* INPUT MATERIAL:
►

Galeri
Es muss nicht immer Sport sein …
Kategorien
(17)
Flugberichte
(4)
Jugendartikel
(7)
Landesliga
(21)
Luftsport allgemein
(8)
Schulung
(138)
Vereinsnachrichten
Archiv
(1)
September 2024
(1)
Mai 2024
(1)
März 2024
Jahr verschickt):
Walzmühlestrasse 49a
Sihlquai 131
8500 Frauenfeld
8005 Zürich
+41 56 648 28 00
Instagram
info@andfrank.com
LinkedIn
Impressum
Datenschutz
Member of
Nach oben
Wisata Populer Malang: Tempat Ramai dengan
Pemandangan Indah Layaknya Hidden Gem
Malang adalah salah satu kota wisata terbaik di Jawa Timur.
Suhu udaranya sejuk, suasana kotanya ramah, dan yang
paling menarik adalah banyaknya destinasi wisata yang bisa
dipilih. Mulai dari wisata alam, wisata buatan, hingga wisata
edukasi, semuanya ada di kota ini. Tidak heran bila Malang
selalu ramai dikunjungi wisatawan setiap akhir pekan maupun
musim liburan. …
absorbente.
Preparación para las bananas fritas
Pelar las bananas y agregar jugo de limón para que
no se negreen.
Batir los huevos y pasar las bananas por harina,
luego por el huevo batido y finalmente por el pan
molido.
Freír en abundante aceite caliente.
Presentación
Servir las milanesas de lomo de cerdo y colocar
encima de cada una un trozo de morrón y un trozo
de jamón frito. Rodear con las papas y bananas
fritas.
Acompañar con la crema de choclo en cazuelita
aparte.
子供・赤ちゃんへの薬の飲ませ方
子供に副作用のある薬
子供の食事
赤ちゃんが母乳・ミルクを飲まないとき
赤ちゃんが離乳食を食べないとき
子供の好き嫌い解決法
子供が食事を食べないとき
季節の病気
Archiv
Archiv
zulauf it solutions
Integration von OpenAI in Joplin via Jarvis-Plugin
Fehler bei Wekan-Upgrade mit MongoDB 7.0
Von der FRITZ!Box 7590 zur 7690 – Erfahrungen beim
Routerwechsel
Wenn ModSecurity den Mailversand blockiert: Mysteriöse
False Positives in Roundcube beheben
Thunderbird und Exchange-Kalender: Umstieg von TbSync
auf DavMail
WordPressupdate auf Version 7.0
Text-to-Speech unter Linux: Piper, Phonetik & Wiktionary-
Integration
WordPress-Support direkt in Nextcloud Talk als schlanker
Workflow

◄

* EXERCISE DETAILS:
I'd like all of the entries written out again exactly as they appear above.

* COMPLETED EXERCISE:
Galeri
Es muss nicht immer Sport sein …
Kategorien
(17)
Flugberichte
(4)
Jugendartikel
(7)
Landesliga
(21)
Luftsport allgemein
(8)
Schulung
(138)
Vereinsnachrichten
Archiv
(1)
September 2024
(1)
Mai 2024
(1)
März 2024
Jahr verschickt):
Walzmühlestrasse 49a
Sihlquai 131
8500 Frauenfeld
8005 Zürich
+41 56 648 28 00
Instagram
info@andfrank.com
LinkedIn
Impressum
Datenschutz
Member of
Nach oben
Wisata Populer Malang: Tempat Ramai dengan
Pemandangan Indah Layaknya Hidden Gem
Malang adalah salah satu kota wisata terbaik di Jawa Timur.
Suhu udaranya sejuk, suasana kotanya ramah, dan yang
paling menarik adalah banyaknya destinasi wisata yang bisa
dipilih. Mulai dari wisata alam, wisata buatan, hingga wisata
edukasi, semuanya ada di kota ini. Tidak heran bila Malang
selalu ramai dikunjungi wisatawan setiap akhir pekan maupun
musim liburan. …
absorbente.
Preparación para las bananas fritas
Pelar las bananas y agregar jugo de limón para que
no se negreen.
Batir los huevos y pasar las bananas por harina,
luego por el huevo batido y finalmente por el pan
molido.
Freír en abundante aceite caliente.
Presentación
Servir las milanesas de lomo de cerdo y colocar
encima de cada una un trozo de morrón y un trozo
de jamón frito. Rodear con las papas y bananas
fritas.
Acompañar con la crema de choclo en cazuelita
aparte.
子供・赤ちゃんへの薬の飲ませ方
子供に副作用のある薬
子供の食事
赤ちゃんが母乳・ミルクを飲まないとき
赤ちゃんが離乳食を食べないとき
子供の好き嫌い解決法
子供が食事を食べないとき
季節の病気
Archiv
Archiv
zulauf it solutions
Integration von OpenAI in Joplin via Jarvis-Plugin
Fehler bei Wekan-Upgrade mit MongoDB 7.0
Von der FRITZ!Box 7590 zur 7690 – Erfahrungen beim
Routerwechsel
Wenn ModSecurity den Mailversand blockiert: Mysteriöse
False Positives in Roundcube beheben
Thunderbird und Exchange-Kalender: Umstieg von TbSync
auf DavMail
WordPressupdate auf Version 7.0
Text-to-Speech unter Linux: Piper, Phonetik & Wiktionary-
Integration
WordPress-Support direkt in Nextcloud Talk als schlanker
Workflow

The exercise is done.